The NodeUtils class contains utility functionality, such as picking nodes at a current position on the scene graph, and performing local-to-parent, local-to-scene, parent-to-local, and scene-to-local transformations of geometries (GEF4 Geometry).


The CursorUtils provides utility functions related to cursors. It can be used for querying the current mouse pointer location for for forcing a cursor update.

Geometry2Shape, Shape2Geometry

The Geometry2Shape and Shape2Geometry utility classes provide utilities to infer Geometry abstractions from a javafx.scene.shape.Shape and vice versa.


The FX.SWT module of FX provides enhanced support for integrating JavaFX with SWT.


  • package: org.eclipse.gef.fx.swt.canvas

The Canvas package provides a replacement for the javafx.embed.swt.FXCanvas, adding support for various JavaFX/SWT integration functionality.


The FXCanvasEx is a replacement for the javafx.embed.swt.FXCanvas, providing support for various functionality which is missing. The FXCanvasEx forwards SWT GestureEvents (touch events) to JavaFX, notifies all SWT FocusListeners (additional to forwarding them to JavaFX), and supports changing the SWT Cursor based on the javafx.scene.Cursor.


The IFXCanvasFactory handles the construction of an javafx.embed.swt.FXCanvas to render the JavaFX scene graph.


  • package: org.eclipse.gef.fx.swt.controls

The Controls package provides a counterpart to the JavaFX/SWT integration, i.e. embedding SWT Controls into a JavaFX scene graph.


The FXControlAdapter extends javafx.scene.layout.Region and allows to embed an SWT Control into a JavaFX scene graph. The control will automatically be re-created using an FXControlAdapter.IControlFactory whenever the JavaFX scene graph changes, and its bounds will be updated whenever the FXControlAdapter is resized or relocated.

FXColorPicker, FXSimpleLinearGradientPicker, FXAdvancedLinearGradientPicker

The FXColorPicker provides an SWT control which uses the system's org.eclipse.swt.widgets.ColorDialog to pick a new JavaFX color.

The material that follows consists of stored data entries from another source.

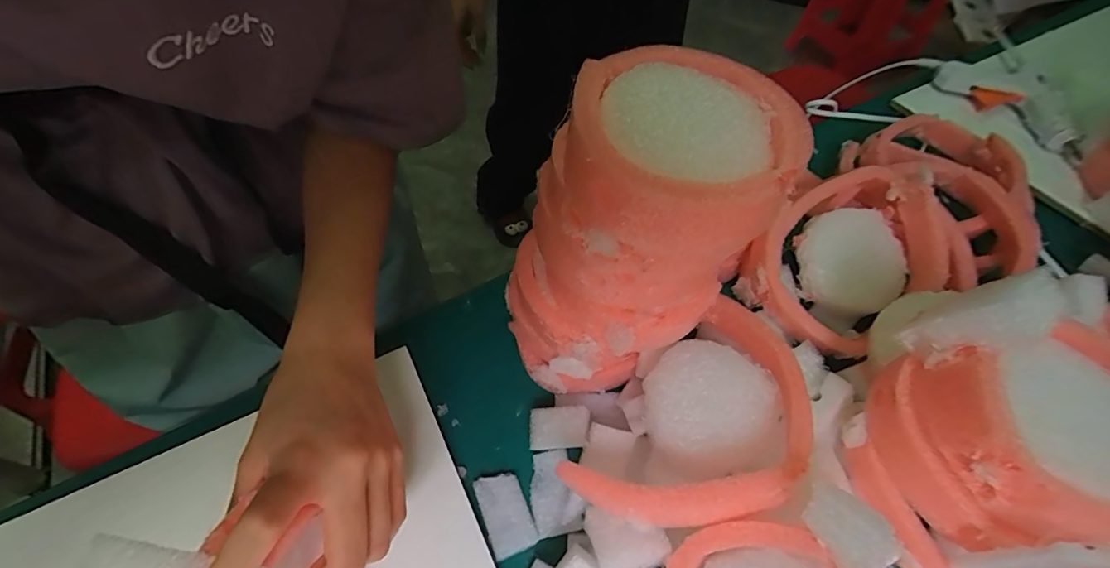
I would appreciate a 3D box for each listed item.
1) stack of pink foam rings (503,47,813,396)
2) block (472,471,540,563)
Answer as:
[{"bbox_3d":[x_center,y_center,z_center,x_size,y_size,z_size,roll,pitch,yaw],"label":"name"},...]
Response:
[{"bbox_3d":[0.038,-0.007,0.277,0.102,0.219,0.100,39,63,24],"label":"stack of pink foam rings"},{"bbox_3d":[-0.031,0.141,0.296,0.028,0.004,0.047,-20,57,-14],"label":"block"}]

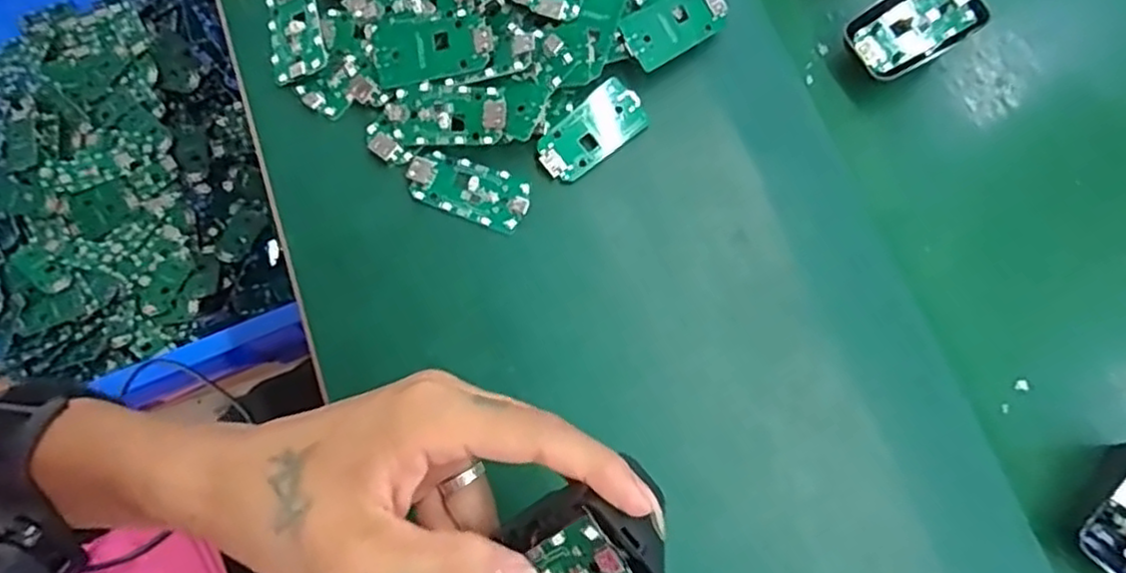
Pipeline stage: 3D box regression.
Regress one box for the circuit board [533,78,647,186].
[{"bbox_3d":[0.016,-0.083,0.367,0.064,0.004,0.031,-39,95,-12],"label":"circuit board"}]

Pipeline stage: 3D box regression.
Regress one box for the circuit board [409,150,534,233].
[{"bbox_3d":[-0.050,-0.051,0.359,0.064,0.004,0.031,21,73,4],"label":"circuit board"}]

The FXSimpleLinearGradientPicker provides an SWT control which displays two FXColorPicker to specify a simple JavaFX linear gradient.

The FXAdvancedLinearGradientPicker provides an SWT control which displays/allows the manipulation of an advanced linear gradient (i.e. more than 2 stops).


The FX.JFace module of FX provides enhanced support for integrating JavaFX with JFace.


The {Root} package provides cell editors and corresponding dialogs to specify JavaFX properties.


The FXPaintCellEditor is a org.eclipse.jface.viewers.DialogCellEditor extension, which displays a currently selected JavaFX Paint and offers a button to change if via an FXPaintSelectionDialog.


The FXPaintLabelProvider is a org.eclipse.jface.viewers.LabelProvider extension, which can be used to display a JavaFX Paint (color or gradient) value. It is used by the FXPaintPropertyDescriptor.


The FXPaintSelectionDialog is a org.eclipse.jface.dialogs.Dialog extension, which provides a menu to select a JavaFX Paint (color or gradient). It is used by the FXPaintCellEditor.